« On a mal encaissé la fermeture de la maternité en 2006, et on voit les conséquences aujourd'hui, quand on ferme un service, les autres suivent », le ton est donné par Yvette Desgeorges, présidente de DEHBA. Si les membres de l'association se disent fatigués mais bien décidés à continuer, le problème est encore et toujours de mobiliser la population du bassin d'Ambert, 28 0000 habitants sont concernés. Des tracts ont été distribués le matin sur le marché. « On a adhéré à la coordination nationale de défense des maternités et hôpitaux publics de proximité, créée à Saint-Afrique en 2003, ça nous aide à savoir quelles actions engager. Nous avons rencontré le personnel de l'hôpital mais il est difficile d'avoir des informations, on a vécu sur des « on dit ».Les différents courriers à l'agence régionale d'hospitalisation, au ministère et à la DDASS sont restés sans réponse ». Lors des différentes rencontres avec les candidats aux législatives, tout le monde s'est dit vouloir conserver le système de santé.
Si la maternité a été transformée en centre de périnatalité, il n'y a plus de gynécologue depuis deux ans et seules les futures mamans peuvent trouver un suivi à Ambert.
Le service de psychiatrie, sans chef de service, est menacé, et le départ du docteur Monteillard, anesthésiste, « débauché » par le CHU, fragilise la chirurgie. La solution des intérimaires pose un problème de budget, un médecin anesthésiste en intérim coûtant 700 euros par jour ! « On est passé du serment d'Hippocrate au serment d'hypocrite », lance la présidente. « On a le droit à la santé comme ailleurs, on paie nos impôts ».
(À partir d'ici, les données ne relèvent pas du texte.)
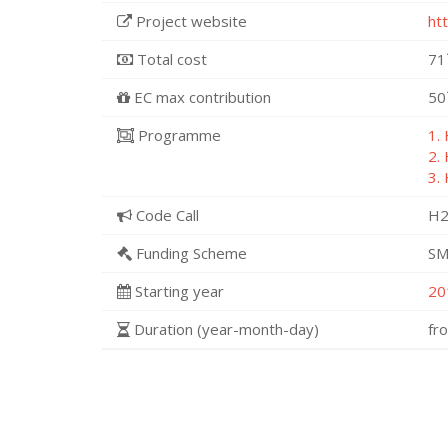
Project website
ht
Total cost
71
EC max contribution
50
Programme
1.
2.
3.
Code Call
H2
Funding Scheme
SM
Starting year
20
Duration (year-month-day)
fr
Mylène Chapuis, adjointe au maire d'Ambert est venue faire un compte rendu du conseil d'administration de l'hôpital qui a eu lieu l'après-midi même. « Il faut faire évoluer l'hôpital vers des services qui rapportent plus. L'hôpital a le droit à un déficit représentant 3,5% des produits, il est actuellement de 22% ! On suppose que la Cour des Comptes va être saisie. Si ce n'est pas le cas, on peut signer un contrat et s'engager à baisser le déficit de 20% par an durant 5 ans. Le projet commun avec Thiers semble être la seule solution, seuls, on ne s'en sortira pas. Le SMUR est financé par l'ARH à hauteur de 50% alors que l'accord de départ prévoyait une prise en charge à 100%, l'argent prévu pour le salaire des internes devait également venir de l'ARH par le biais du CHU, mais ils ne savent pas où est passé l'argent…L'hôpital finance donc lui-même ces salaires. On va essayer de maintenir le plus de choses possibles et surtout tenter de négocier. On vous donnera le plus d'informations possibles. Pour le problème des médecins anesthésistes, l'ARH finance les intérimaires jusqu'au 30 juin, ensuite les médecins de Thiers et Ambert travaillent sur un projet d'astreinte de 4 ou 5 jours par semaine et ceci jusqu'au 31 décembre date à laquelle le projet commun Thiers-Ambert doit être mis en place ».
Pour Daniel Dissard, conseiller municipal, « on parle de comptabilité mais pas de malades, on donne des sous au CHU, mais nous, on en voit pas la couleur ». D'ailleurs, pas de représentant des usagers au conseil d'administration, légalement, il n'y doit pas y avoir d'auditeur libre dans ce type de réunion.
Henri Joubert, adjoint au maire, propose la mise en place de six collectifs : élus, médecins libéraux et pharmaciens, médecins hospitaliers, paramédicaux, intersyndicale, associations groupées. Le rôle est de définir une stratégie pour faire pression sur les autorités de tutelle. « Il faut des référents dans chaque catégorie. Pour Christophe Vernet, trésorier, « c'est un peu tard, on veut faire évoluer pour rapporter quoi ? »
Le mot d'ordre est donc encore et toujours de mobiliser la population et conclusion d'André Chassaigne, député : « la difficulté, c'est qu'il n'y a pas d'opposition entre la volonté collective et ce qui se fait. Le pire serait le face à face avec Thiers, deux misères ne feront pas une richesse ».